**GOAL OF THE EXERCISE**
Scan the material below, then work out how many of its lines contain the word "Xbox"; reply with that number only.
^^^^^^^^^^^^^^^^
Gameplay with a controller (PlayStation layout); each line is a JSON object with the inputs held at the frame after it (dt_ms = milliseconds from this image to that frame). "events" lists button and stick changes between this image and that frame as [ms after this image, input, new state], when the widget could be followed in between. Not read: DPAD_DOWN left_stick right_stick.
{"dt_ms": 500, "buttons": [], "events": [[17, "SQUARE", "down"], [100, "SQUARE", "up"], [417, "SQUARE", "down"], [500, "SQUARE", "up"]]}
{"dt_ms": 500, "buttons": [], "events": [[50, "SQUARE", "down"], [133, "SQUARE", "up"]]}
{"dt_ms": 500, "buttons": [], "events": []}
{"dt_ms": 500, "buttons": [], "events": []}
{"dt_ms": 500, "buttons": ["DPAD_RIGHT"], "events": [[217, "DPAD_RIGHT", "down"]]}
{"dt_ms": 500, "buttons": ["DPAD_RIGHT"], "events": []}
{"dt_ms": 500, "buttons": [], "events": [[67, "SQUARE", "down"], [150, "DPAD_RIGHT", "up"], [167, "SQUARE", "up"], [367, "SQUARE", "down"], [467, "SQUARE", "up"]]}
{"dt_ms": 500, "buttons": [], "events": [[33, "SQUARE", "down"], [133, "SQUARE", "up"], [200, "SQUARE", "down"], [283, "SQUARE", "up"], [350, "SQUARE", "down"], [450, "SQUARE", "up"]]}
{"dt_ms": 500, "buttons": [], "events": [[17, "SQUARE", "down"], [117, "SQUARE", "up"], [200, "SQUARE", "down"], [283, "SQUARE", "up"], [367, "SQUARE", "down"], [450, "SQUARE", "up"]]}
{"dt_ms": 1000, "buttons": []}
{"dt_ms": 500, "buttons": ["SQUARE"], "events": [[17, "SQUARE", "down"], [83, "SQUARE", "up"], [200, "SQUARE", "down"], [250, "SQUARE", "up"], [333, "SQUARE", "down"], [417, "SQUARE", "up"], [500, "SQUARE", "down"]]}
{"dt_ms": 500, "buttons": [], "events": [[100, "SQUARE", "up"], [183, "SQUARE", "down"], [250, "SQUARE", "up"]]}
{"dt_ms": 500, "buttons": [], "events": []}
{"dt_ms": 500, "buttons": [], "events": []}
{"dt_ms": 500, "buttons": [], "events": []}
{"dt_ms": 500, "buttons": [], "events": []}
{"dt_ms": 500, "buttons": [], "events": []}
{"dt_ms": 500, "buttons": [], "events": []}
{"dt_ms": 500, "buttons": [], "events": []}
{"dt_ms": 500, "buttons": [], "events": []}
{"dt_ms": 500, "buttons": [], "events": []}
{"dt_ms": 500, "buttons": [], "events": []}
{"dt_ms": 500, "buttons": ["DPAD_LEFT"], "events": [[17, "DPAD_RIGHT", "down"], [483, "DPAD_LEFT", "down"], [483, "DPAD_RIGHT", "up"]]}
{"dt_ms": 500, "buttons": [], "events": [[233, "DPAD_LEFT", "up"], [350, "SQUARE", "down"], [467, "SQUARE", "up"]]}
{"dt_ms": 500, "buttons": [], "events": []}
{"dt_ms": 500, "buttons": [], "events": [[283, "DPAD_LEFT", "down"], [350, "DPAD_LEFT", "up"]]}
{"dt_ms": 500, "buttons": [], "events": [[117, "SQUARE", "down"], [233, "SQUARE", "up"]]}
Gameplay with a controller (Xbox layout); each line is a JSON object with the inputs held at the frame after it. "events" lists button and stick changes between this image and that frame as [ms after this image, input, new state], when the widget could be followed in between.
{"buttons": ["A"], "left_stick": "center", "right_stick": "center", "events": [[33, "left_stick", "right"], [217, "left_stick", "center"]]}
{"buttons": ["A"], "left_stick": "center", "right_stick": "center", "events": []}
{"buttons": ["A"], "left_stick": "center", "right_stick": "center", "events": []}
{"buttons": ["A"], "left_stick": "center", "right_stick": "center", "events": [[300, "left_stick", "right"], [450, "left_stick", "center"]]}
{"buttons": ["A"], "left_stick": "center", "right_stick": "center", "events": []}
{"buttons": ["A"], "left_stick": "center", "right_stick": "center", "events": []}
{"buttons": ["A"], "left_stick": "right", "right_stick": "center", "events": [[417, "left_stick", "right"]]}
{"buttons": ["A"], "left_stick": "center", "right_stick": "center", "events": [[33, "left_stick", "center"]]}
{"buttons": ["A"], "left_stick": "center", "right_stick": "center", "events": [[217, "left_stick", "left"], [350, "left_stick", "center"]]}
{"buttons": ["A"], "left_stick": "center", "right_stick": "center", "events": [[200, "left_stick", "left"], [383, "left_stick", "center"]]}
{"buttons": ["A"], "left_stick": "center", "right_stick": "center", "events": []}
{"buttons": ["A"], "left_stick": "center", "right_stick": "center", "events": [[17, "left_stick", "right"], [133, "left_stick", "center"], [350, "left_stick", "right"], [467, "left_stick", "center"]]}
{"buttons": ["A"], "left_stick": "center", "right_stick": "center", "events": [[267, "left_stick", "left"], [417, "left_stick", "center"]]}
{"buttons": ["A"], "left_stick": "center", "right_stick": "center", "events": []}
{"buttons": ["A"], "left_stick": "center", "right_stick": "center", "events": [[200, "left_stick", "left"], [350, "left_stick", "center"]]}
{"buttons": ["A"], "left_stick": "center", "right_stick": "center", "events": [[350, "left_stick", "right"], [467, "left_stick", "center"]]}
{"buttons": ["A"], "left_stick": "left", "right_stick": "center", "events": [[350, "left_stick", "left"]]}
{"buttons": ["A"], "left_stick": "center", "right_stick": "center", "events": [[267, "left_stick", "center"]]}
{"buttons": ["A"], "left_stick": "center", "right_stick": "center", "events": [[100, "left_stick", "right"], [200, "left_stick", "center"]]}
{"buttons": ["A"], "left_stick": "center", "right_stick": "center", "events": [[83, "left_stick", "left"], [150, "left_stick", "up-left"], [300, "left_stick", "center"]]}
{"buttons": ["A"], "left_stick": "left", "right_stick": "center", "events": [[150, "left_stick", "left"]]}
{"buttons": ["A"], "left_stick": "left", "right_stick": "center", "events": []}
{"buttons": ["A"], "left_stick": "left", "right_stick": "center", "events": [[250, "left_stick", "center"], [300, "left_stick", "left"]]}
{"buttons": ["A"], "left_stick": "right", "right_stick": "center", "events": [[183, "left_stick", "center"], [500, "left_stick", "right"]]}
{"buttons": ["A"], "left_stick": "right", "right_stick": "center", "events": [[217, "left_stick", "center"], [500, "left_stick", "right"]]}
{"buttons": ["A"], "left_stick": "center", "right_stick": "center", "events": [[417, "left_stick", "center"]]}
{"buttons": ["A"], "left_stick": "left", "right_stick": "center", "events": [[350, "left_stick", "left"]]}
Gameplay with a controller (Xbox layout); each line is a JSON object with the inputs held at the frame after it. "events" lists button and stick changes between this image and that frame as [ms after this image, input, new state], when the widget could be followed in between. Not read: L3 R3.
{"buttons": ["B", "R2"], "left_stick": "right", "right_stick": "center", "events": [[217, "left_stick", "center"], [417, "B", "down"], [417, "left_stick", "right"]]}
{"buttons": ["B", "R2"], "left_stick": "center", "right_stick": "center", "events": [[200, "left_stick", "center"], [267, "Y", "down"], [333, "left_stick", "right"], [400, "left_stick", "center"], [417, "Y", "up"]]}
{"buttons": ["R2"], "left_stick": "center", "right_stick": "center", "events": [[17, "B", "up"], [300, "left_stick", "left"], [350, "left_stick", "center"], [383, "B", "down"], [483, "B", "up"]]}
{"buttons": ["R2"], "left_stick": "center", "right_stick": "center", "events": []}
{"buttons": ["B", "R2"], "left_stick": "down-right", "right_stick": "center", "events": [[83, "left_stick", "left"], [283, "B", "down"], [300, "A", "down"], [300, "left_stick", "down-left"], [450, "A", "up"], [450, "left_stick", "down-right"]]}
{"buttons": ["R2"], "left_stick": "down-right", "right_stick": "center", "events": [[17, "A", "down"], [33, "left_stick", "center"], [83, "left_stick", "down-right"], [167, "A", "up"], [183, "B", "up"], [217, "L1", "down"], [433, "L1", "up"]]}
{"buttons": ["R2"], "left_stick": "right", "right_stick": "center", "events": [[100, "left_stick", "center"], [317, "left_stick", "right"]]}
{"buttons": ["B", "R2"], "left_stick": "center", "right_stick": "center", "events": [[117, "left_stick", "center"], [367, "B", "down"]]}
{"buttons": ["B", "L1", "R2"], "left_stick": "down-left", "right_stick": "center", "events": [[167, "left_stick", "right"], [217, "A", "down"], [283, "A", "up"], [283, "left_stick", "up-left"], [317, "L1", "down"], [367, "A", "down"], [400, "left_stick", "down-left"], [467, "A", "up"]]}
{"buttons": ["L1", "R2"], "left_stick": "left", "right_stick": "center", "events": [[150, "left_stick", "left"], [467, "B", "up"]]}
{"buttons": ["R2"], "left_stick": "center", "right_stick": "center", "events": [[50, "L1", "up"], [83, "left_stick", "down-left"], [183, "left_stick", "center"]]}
^^^^^^^^^^^^^^^^
**COMPLETED EXERCISE**
2